Rewrite the entries below as a numbered list, leaving out any blank lines.
======== Exercise input
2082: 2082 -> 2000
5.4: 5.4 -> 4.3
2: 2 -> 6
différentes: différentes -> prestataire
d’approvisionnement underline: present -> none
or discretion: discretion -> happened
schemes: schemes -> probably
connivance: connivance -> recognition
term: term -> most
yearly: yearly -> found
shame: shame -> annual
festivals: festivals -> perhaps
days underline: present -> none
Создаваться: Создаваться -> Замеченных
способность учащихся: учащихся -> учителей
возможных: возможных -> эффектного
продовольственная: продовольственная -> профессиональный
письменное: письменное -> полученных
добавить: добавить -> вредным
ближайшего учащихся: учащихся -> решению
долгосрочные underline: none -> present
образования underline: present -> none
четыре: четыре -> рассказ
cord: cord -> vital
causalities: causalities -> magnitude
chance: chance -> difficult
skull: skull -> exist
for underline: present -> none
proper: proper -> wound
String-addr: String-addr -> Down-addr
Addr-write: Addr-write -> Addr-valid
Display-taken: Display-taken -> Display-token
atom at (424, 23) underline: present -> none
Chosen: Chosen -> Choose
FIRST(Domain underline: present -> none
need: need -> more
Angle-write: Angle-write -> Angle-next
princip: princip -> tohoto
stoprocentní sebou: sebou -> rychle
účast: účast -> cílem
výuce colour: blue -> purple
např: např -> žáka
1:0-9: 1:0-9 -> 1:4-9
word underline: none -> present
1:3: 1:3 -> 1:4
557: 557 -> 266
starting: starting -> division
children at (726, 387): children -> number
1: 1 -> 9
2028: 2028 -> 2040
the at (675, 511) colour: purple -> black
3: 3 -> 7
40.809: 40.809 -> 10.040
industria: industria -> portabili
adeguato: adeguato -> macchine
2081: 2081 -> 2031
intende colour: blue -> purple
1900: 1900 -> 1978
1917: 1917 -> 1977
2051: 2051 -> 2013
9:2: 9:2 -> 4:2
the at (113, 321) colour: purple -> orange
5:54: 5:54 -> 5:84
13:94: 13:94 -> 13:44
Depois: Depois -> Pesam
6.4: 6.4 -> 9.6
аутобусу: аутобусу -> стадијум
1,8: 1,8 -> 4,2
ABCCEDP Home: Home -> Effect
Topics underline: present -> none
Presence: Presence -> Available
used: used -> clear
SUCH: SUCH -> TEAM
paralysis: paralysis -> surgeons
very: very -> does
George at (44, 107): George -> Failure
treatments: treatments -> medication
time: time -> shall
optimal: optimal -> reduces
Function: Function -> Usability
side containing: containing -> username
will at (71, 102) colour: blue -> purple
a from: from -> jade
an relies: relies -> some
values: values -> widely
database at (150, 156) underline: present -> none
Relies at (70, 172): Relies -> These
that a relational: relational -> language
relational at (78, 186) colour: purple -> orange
================
**Finished task**
1. 2082: 2082 -> 2000
2. 5.4: 5.4 -> 4.3
3. 2: 2 -> 6
4. différentes: différentes -> prestataire
5. d’approvisionnement underline: present -> none
6. or discretion: discretion -> happened
7. schemes: schemes -> probably
8. connivance: connivance -> recognition
9. term: term -> most
10. yearly: yearly -> found
11. shame: shame -> annual
12. festivals: festivals -> perhaps
13. days underline: present -> none
14. Создаваться: Создаваться -> Замеченных
15. способность учащихся: учащихся -> учителей
16. возможных: возможных -> эффектного
17. продовольственная: продовольственная -> профессиональный
18. письменное: письменное -> полученных
19. добавить: добавить -> вредным
20. ближайшего учащихся: учащихся -> решению
21. долгосрочные underline: none -> present
22. образования underline: present -> none
23. четыре: четыре -> рассказ
24. cord: cord -> vital
25. causalities: causalities -> magnitude
26. chance: chance -> difficult
27. skull: skull -> exist
28. for underline: present -> none
29. proper: proper -> wound
30. String-addr: String-addr -> Down-addr
31. Addr-write: Addr-write -> Addr-valid
32. Display-taken: Display-taken -> Display-token
33. atom at (424, 23) underline: present -> none
34. Chosen: Chosen -> Choose
35. FIRST(Domain underline: present -> none
36. need: need -> more
37. Angle-write: Angle-write -> Angle-next
38. princip: princip -> tohoto
39. stoprocentní sebou: sebou -> rychle
40. účast: účast -> cílem
41. výuce colour: blue -> purple
42. např: např -> žáka
43. 1:0-9: 1:0-9 -> 1:4-9
44. word underline: none -> present
45. 1:3: 1:3 -> 1:4
46. 557: 557 -> 266
47. starting: starting -> division
48. children at (726, 387): children -> number
49. 1: 1 -> 9
50. 2028: 2028 -> 2040
51. the at (675, 511) colour: purple -> black
52. 3: 3 -> 7
53. 40.809: 40.809 -> 10.040
54. industria: industria -> portabili
55. adeguato: adeguato -> macchine
56. 2081: 2081 -> 2031
57. intende colour: blue -> purple
58. 1900: 1900 -> 1978
59. 1917: 1917 -> 1977
60. 2051: 2051 -> 2013
61. 9:2: 9:2 -> 4:2
62. the at (113, 321) colour: purple -> orange
63. 5:54: 5:54 -> 5:84
64. 13:94: 13:94 -> 13:44
65. Depois: Depois -> Pesam
66. 6.4: 6.4 -> 9.6
67. аутобусу: аутобусу -> стадијум
68. 1,8: 1,8 -> 4,2
69. ABCCEDP Home: Home -> Effect
70. Topics underline: present -> none
71. Presence: Presence -> Available
72. used: used -> clear
73. SUCH: SUCH -> TEAM
74. paralysis: paralysis -> surgeons
75. very: very -> does
76. George at (44, 107): George -> Failure
77. treatments: treatments -> medication
78. time: time -> shall
79. optimal: optimal -> reduces
80. Function: Function -> Usability
81. side containing: containing -> username
82. will at (71, 102) colour: blue -> purple
83. a from: from -> jade
84. an relies: relies -> some
85. values: values -> widely
86. database at (150, 156) underline: present -> none
87. Relies at (70, 172): Relies -> These
88. that a relational: relational -> language
89. relational at (78, 186) colour: purple -> orange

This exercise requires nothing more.